Content starts

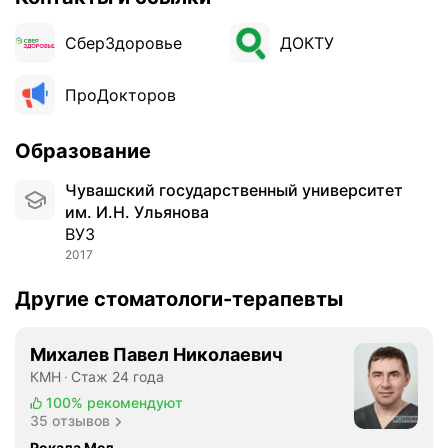
е
н
СберЗдоровье
ДОКТУ
е
с
к
ПроДокторов
о
л
Образование
ь
к
Чувашский государственный университет
о
им. И.Н. Ульянова
л
ВУЗ
е
2017
т
с
Другие стоматологи-терапевты
с
а
Михалев Павел Николаевич
м
КМН
Стаж 24 года
о
г
100%
рекомендуют
35 отзывов
о
о
Рокада Мед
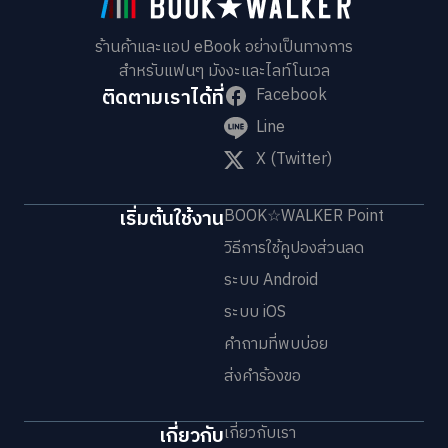
ร้านค้าและแอป eBook อย่างเป็นทางการ
สำหรับแฟนๆ มังงะและไลท์โนเวล
ติดตามเราได้ที่
Facebook
Line
X (Twitter)
เริ่มต้นใช้งาน
BOOK☆WALKER Point
วิธีการใช้คูปองส่วนลด
ระบบ Android
ระบบ iOS
คำถามที่พบบ่อย
ส่งคำร้องขอ
เกี่ยวกับ
เกี่ยวกับเรา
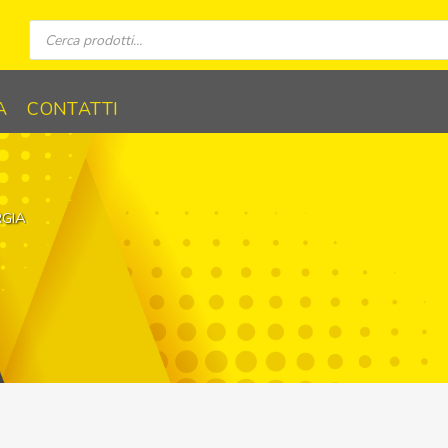
Ricerca
prodotti
A
CONTATTI
RGIA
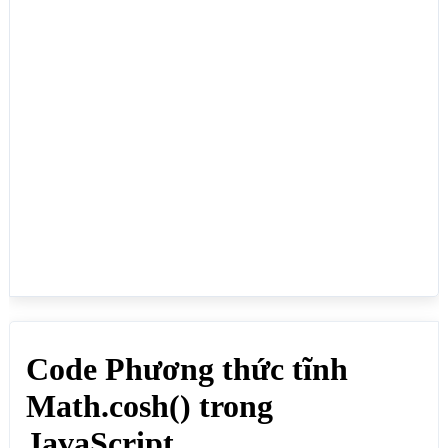
1.5430806348152437

document.write(Math.cosh(0)+"<br>"); // Kết quả: 1

document.write(Math.cosh(5)+"<br>"); // Kết quả: 
74.20994852478785

document.write(Math.cosh(10)+"<br>"); // Kết quả: 
11013.232920103324

document.write(Math.cosh(15)+"<br>"); // Kết quả: 
1634508.6862362083

document.write(Math.cosh(-15)+"<br>"); // Kết quả: 
1634508.6862362083

document.write(Math.cosh("acb")+"<br>"); // Kết 
quả: NaN

</script>

</body>

</html>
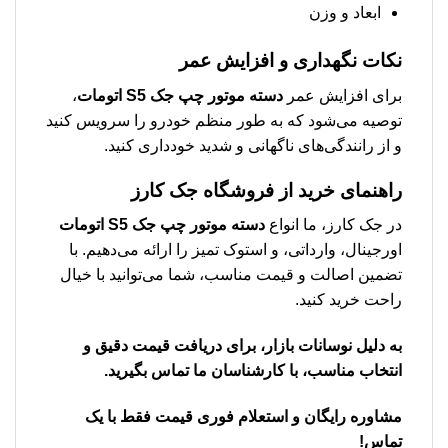
ابعاد و وزن
نکات نگهداری و افزایش عمر
برای افزایش عمر
دسته موتور چپ جک S5 اتومات
،
توصیه می‌شود که به طور منظم خودرو را سرویس کنید
و از رانندگی‌های ناگهانی و شدید خودداری کنید.
راهنمای خرید از فروشگاه جک کارز
در جک کارز، ما انواع
دسته موتور چپ جک S5 اتومات
اورجینال، وارداتی، و استوک تمیز را ارائه می‌دهیم. با
تضمین اصالت و قیمت مناسب، شما می‌توانید با خیال
راحت خرید کنید.
به دلیل نوسانات بازار، برای دریافت قیمت دقیق و
انتخاب مناسب، با کارشناسان ما تماس بگیرید.
مشاوره رایگان و استعلام فوری قیمت فقط با یک
تماس!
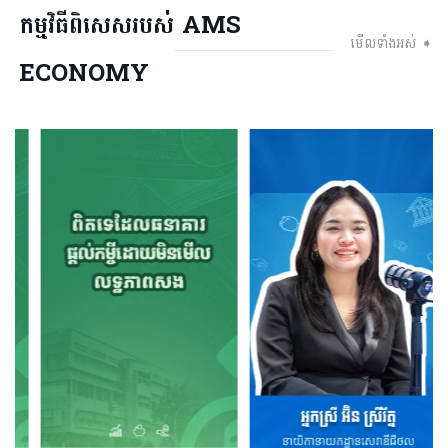
កម្មវិធីពិសេសរបស់ AMS
មើលទាំងអស់ ➧
ECONOMY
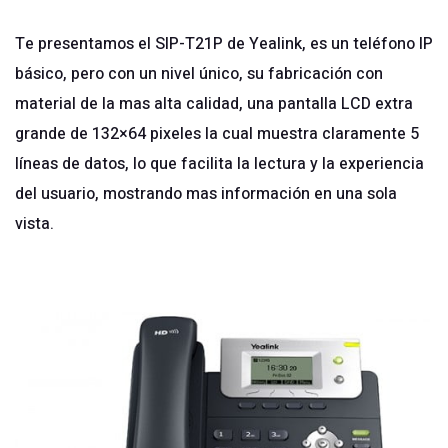
Te presentamos el
SIP-T21P de Yealink
, es un teléfono IP
básico, pero con un nivel único, su fabricación con
material de la mas alta calidad, una pantalla LCD extra
grande de 132×64 pixeles la cual muestra claramente 5
líneas de datos, lo que facilita la lectura y la experiencia
del usuario, mostrando mas información en una sola
vista.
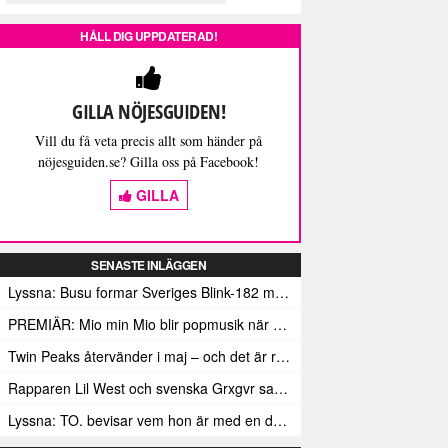
HÅLL DIG UPPDATERAD!
GILLA NÖJESGUIDEN!
Vill du få veta precis allt som händer på
nöjesguiden.se? Gilla oss på Facebook!
GILLA
SENASTE INLÄGGEN
Lyssna: Busu formar Sveriges Blink-182 med sin nya pop-punk-rap-låt
PREMIÄR: Mio min Mio blir popmusik när Ungdom släpper sin debutvideo
Twin Peaks återvänder i maj – och det är rena heroinet enligt Showtimes boss
Rapparen Lil West och svenska Grxgvr samarbetar på den egensinniga bangern Lie To You
Lyssna: TO. bevisar vem hon är med en debut gjord för framtiden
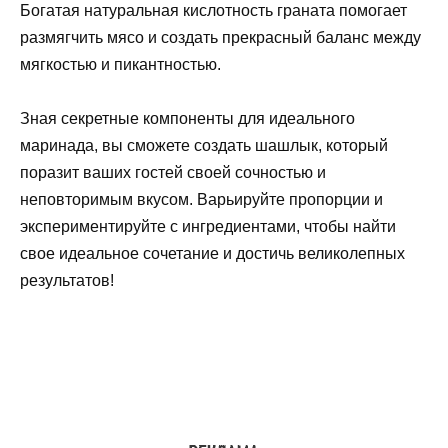
Богатая натуральная кислотность граната помогает
размягчить мясо и создать прекрасный баланс между
мягкостью и пикантностью.
Зная секретные компоненты для идеального
маринада, вы сможете создать шашлык, который
поразит ваших гостей своей сочностью и
неповторимым вкусом. Варьируйте пропорции и
экспериментируйте с ингредиентами, чтобы найти
свое идеальное сочетание и достичь великолепных
результатов!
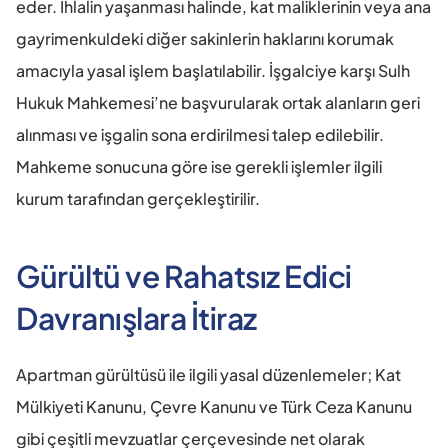
eder. İhlalin yaşanması halinde, kat maliklerinin veya ana 
gayrimenkuldeki diğer sakinlerin haklarını korumak 
amacıyla yasal işlem başlatılabilir. İşgalciye karşı Sulh 
Hukuk Mahkemesi’ne başvurularak ortak alanların geri 
alınması ve işgalin sona erdirilmesi talep edilebilir. 
Mahkeme sonucuna göre ise gerekli işlemler ilgili 
kurum tarafından gerçekleştirilir.
Gürültü ve Rahatsız Edici 
Davranışlara İtiraz
Apartman gürültüsü ile ilgili yasal düzenlemeler; Kat 
Mülkiyeti Kanunu, Çevre Kanunu ve Türk Ceza Kanunu 
gibi çeşitli mevzuatlar çerçevesinde net olarak 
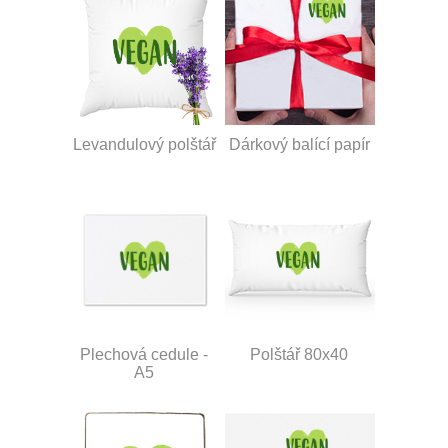
Levandulový polštář
Dárkový balící papír
Plechová cedule -
Polštář 80x40
A5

Content ends

Keep the pictures out and transcribe the entries exactly.

е
н
СберЗдоровье
ДОКТУ
е
с
к
ПроДокторов
о
л
Образование
ь
к
Чувашский государственный университет
о
им. И.Н. Ульянова
л
ВУЗ
е
2017
т
с
Другие стоматологи-терапевты
с
а
Михалев Павел Николаевич
м
КМН
Стаж 24 года
о
г
100%
рекомендуют
35 отзывов
о
о
Рокада Мед
ร้านค้าและแอป eBook อย่างเป็นทางการ
สำหรับแฟนๆ มังงะและไลท์โนเวล
ติดตามเราได้ที่
Facebook
Line
X (Twitter)
เริ่มต้นใช้งาน
BOOK☆WALKER Point
วิธีการใช้คูปองส่วนลด
ระบบ Android
ระบบ iOS
คำถามที่พบบ่อย
ส่งคำร้องขอ
เกี่ยวกับ
เกี่ยวกับเรา
Ricerca
prodotti
A
CONTATTI
RGIA
1.5430806348152437

document.write(Math.cosh(0)+"<br>"); // Kết quả: 1

document.write(Math.cosh(5)+"<br>"); // Kết quả: 
74.20994852478785

document.write(Math.cosh(10)+"<br>"); // Kết quả: 
11013.232920103324

document.write(Math.cosh(15)+"<br>"); // Kết quả: 
1634508.6862362083

document.write(Math.cosh(-15)+"<br>"); // Kết quả: 
1634508.6862362083

document.write(Math.cosh("acb")+"<br>"); // Kết 
quả: NaN

</script>

</body>

</html>
ابعاد و وزن
نکات نگهداری و افزایش عمر
برای افزایش عمر
دسته موتور چپ جک S5 اتومات
،
توصیه می‌شود که به طور منظم خودرو را سرویس کنید
و از رانندگی‌های ناگهانی و شدید خودداری کنید.
راهنمای خرید از فروشگاه جک کارز
در جک کارز، ما انواع
دسته موتور چپ جک S5 اتومات
اورجینال، وارداتی، و استوک تمیز را ارائه می‌دهیم. با
تضمین اصالت و قیمت مناسب، شما می‌توانید با خیال
راحت خرید کنید.
به دلیل نوسانات بازار، برای دریافت قیمت دقیق و
انتخاب مناسب، با کارشناسان ما تماس بگیرید.
مشاوره رایگان و استعلام فوری قیمت فقط با یک
تماس!
កម្មវិធីពិសេសរបស់ AMS
មើលទាំងអស់ ➧
ECONOMY
Te presentamos el
SIP-T21P de Yealink
, es un teléfono IP
básico, pero con un nivel único, su fabricación con
material de la mas alta calidad, una pantalla LCD extra
grande de 132×64 pixeles la cual muestra claramente 5
líneas de datos, lo que facilita la lectura y la experiencia
del usuario, mostrando mas información en una sola
vista.
HÅLL DIG UPPDATERAD!
GILLA NÖJESGUIDEN!
Vill du få veta precis allt som händer på
nöjesguiden.se? Gilla oss på Facebook!
GILLA
SENASTE INLÄGGEN
Lyssna: Busu formar Sveriges Blink-182 med sin nya pop-punk-rap-låt
PREMIÄR: Mio min Mio blir popmusik när Ungdom släpper sin debutvideo
Twin Peaks återvänder i maj – och det är rena heroinet enligt Showtimes boss
Rapparen Lil West och svenska Grxgvr samarbetar på den egensinniga bangern Lie To You
Lyssna: TO. bevisar vem hon är med en debut gjord för framtiden
Богатая натуральная кислотность граната помогает
размягчить мясо и создать прекрасный баланс между
мягкостью и пикантностью.
Зная секретные компоненты для идеального
маринада, вы сможете создать шашлык, который
поразит ваших гостей своей сочностью и
неповторимым вкусом. Варьируйте пропорции и
экспериментируйте с ингредиентами, чтобы найти
свое идеальное сочетание и достичь великолепных
результатов!
eder. İhlalin yaşanması halinde, kat maliklerinin veya ana 
gayrimenkuldeki diğer sakinlerin haklarını korumak 
amacıyla yasal işlem başlatılabilir. İşgalciye karşı Sulh 
Hukuk Mahkemesi’ne başvurularak ortak alanların geri 
alınması ve işgalin sona erdirilmesi talep edilebilir. 
Mahkeme sonucuna göre ise gerekli işlemler ilgili 
kurum tarafından gerçekleştirilir.
Gürültü ve Rahatsız Edici 
Davranışlara İtiraz
Apartman gürültüsü ile ilgili yasal düzenlemeler; Kat 
Mülkiyeti Kanunu, Çevre Kanunu ve Türk Ceza Kanunu 
gibi çeşitli mevzuatlar çerçevesinde net olarak 
Levandulový polštář
Dárkový balící papír
Plechová cedule -
Polštář 80x40
A5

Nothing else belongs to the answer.